With pictures left out, write out exactly every line from the start of the data through the one that contains "pinky tip: (856, 738)".

*** Block opens ***

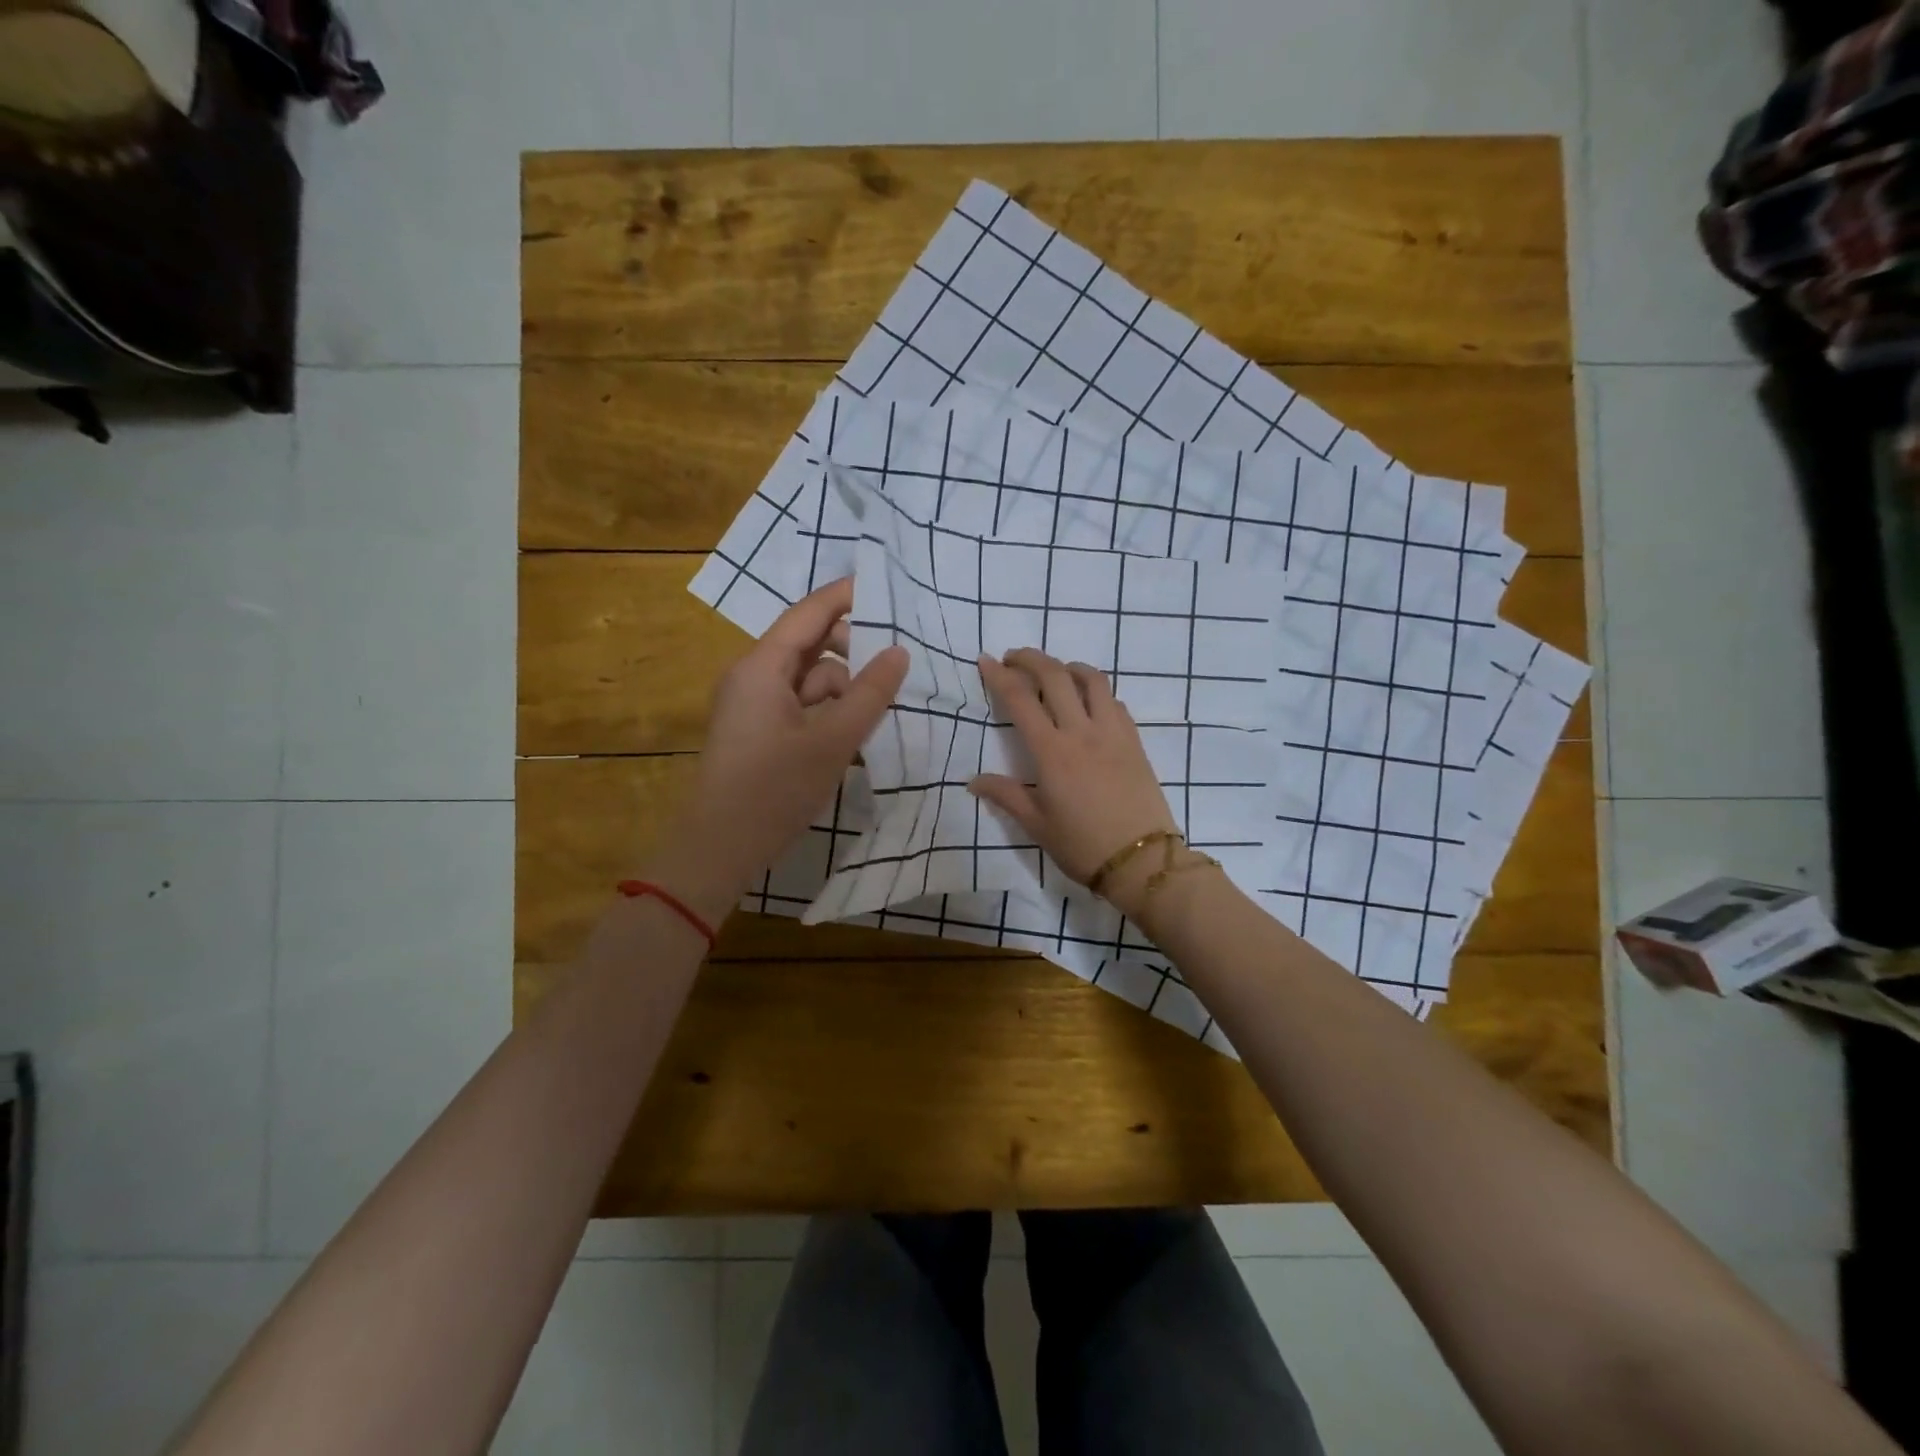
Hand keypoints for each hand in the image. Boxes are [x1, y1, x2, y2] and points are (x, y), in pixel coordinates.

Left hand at [644, 579, 908, 925]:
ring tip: (880, 717)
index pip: (809, 613)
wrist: (719, 850)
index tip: (888, 588)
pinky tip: (856, 738)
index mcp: (762, 667)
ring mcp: (753, 706)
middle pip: (811, 646)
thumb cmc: (773, 791)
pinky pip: (801, 707)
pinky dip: (829, 715)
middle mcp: (753, 677)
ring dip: (845, 692)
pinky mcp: (758, 733)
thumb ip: (869, 694)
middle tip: (896, 669)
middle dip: (853, 655)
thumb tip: (899, 652)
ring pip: (810, 681)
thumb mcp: (832, 741)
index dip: (847, 596)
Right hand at [968, 648, 1180, 919]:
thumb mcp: (1037, 825)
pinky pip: (1114, 700)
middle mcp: (1082, 731)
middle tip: (1013, 658)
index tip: (986, 661)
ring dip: (1067, 666)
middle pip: (1055, 676)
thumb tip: (974, 781)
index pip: (1020, 699)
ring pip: (1091, 679)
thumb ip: (1006, 795)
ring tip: (1053, 671)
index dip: (1000, 676)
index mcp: (1052, 752)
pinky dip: (1095, 690)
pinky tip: (1087, 702)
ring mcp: (1113, 732)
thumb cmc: (1083, 846)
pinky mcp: (1134, 740)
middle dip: (1030, 658)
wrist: (1142, 860)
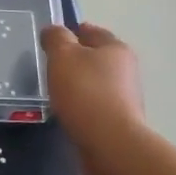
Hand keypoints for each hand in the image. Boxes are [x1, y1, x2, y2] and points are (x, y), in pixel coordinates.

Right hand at [41, 23, 144, 174]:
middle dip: (76, 59)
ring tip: (55, 90)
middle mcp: (126, 70)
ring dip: (79, 84)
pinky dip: (82, 105)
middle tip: (50, 65)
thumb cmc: (85, 92)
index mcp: (116, 48)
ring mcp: (125, 98)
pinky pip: (95, 106)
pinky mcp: (119, 121)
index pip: (92, 31)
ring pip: (96, 83)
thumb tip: (54, 31)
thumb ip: (56, 38)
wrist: (109, 143)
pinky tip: (67, 111)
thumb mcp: (63, 56)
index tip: (53, 39)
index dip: (72, 31)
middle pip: (96, 57)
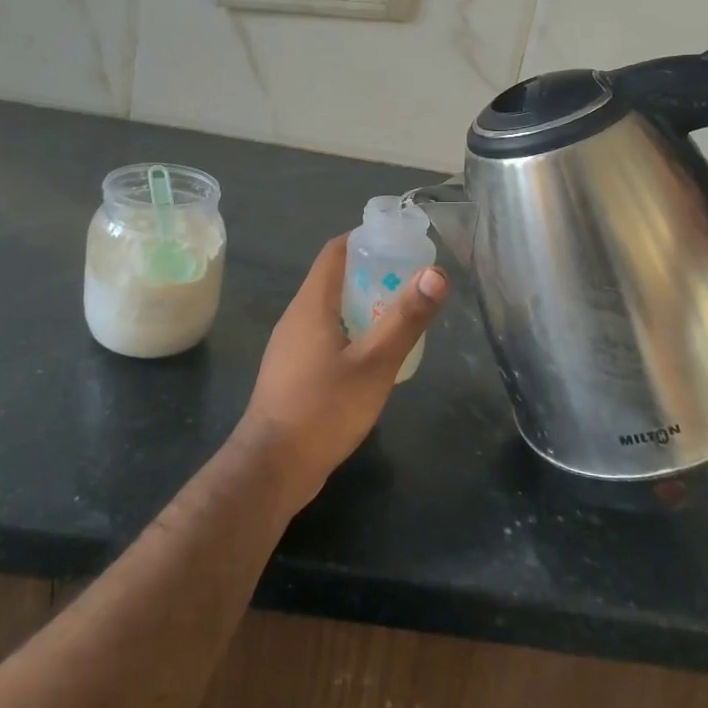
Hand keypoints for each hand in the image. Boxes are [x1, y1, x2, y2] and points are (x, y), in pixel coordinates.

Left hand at [235, 236, 448, 508]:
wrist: (272, 468)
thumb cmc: (323, 410)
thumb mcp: (374, 364)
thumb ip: (405, 319)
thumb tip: (436, 273)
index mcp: (312, 304)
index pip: (336, 251)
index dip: (367, 239)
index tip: (401, 243)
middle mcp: (297, 316)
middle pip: (335, 279)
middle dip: (373, 273)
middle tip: (412, 282)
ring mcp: (291, 346)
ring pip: (331, 310)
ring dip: (363, 305)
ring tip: (400, 316)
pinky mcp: (293, 372)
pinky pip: (325, 336)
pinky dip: (351, 332)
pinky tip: (373, 356)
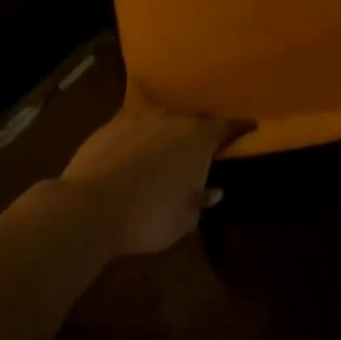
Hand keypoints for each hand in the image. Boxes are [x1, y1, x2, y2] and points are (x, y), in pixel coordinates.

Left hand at [60, 112, 246, 256]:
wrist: (89, 205)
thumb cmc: (147, 217)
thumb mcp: (183, 221)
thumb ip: (199, 202)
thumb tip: (210, 191)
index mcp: (198, 138)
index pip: (227, 126)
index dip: (240, 127)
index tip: (250, 127)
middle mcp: (172, 119)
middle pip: (193, 121)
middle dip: (199, 134)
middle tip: (200, 151)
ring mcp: (138, 118)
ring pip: (161, 121)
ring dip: (166, 135)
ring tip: (163, 154)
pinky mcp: (109, 125)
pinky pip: (133, 128)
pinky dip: (138, 139)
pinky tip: (131, 157)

*** Block closes ***

→ WRITTEN ANSWER:
Hand keypoints for each hand in the image. Boxes are [x1, y1, x2, y2] and points are (x, y), in pixel coordinates.

Left hand at [644, 579, 908, 925]:
ring tip: (880, 717)
index pip: (809, 613)
wrist: (719, 850)
index tip: (888, 588)
pinky tip: (856, 738)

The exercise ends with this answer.